I built a sync-stripper cable

Posted by admin on January 6th, 2013

‘A what?’ you might say. Well thanks to Pete at www.mmmonkey.co.uk I have built a sync stripper SCART cable. To be honest the last time I picked up a soldering iron was at college, I don’t have fond memories of it and building this cable didn’t help matters. I built it wrong at least twice but when I got it working I was ‘well chuffed’.

‘Why?’ you may ask. Some of my previous posts talk about buying an XRGB mini upscaler for connecting my retro consoles to my HD TV. All the consoles I’ve bought so far have worked perfectly but a PAL Sega Master System just wouldn’t work properly. Whenever I powered it on I would initially get a picture but it would be very unstable and then fail and just show a black screen. Shortly after the XRGB mini would show a ‘NO_INPUT’ message.

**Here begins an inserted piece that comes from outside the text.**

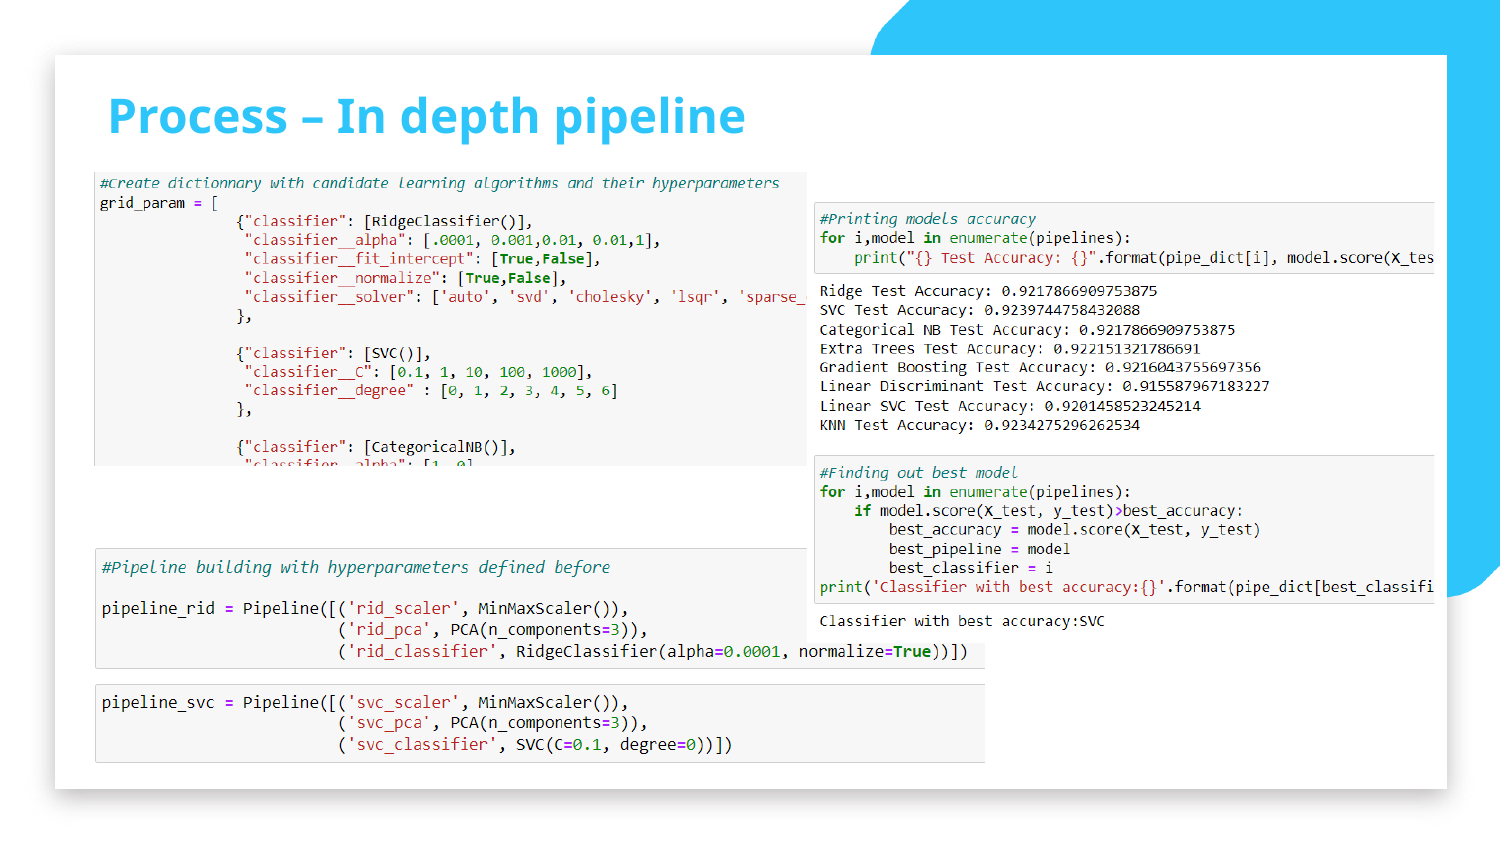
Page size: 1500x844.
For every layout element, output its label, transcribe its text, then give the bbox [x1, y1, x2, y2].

I wasn’t really sure what the problem was, I assumed it was a Sync issue but as all my other consoles worked fine I wasn’t certain. I’ve been looking at mmmonkey.co.uk for a while trying to pluck up the courage to do a ‘mod’ and happened to be reading the article about the Composite Sync Stripper. At the end Pete mentions some symptoms he saw when connecting his Saturn to an upscaler which matched the symptoms I was seeing exactly. So I decided to take the plunge and build a short cable in the same way.

Building the cable was not that easy for me, I got all the parts from the excellent www.bitsbox.co.uk but then the soldering up of the circuit board and the cable took much longer than I was hoping. Once I’d put it all together it wouldn’t work at all until I realised that I’d wired all the power connections up back to front. Once I sorted that out I plugged the console in and tried for a final time and it worked, at least I got a more stable picture and the image stayed on screen rather than disappearing.

So thanks to mmonkey.co.uk my Sega Master system and XRGB mini are now good friends and I now have no excuse when a soldering iron is required for a job.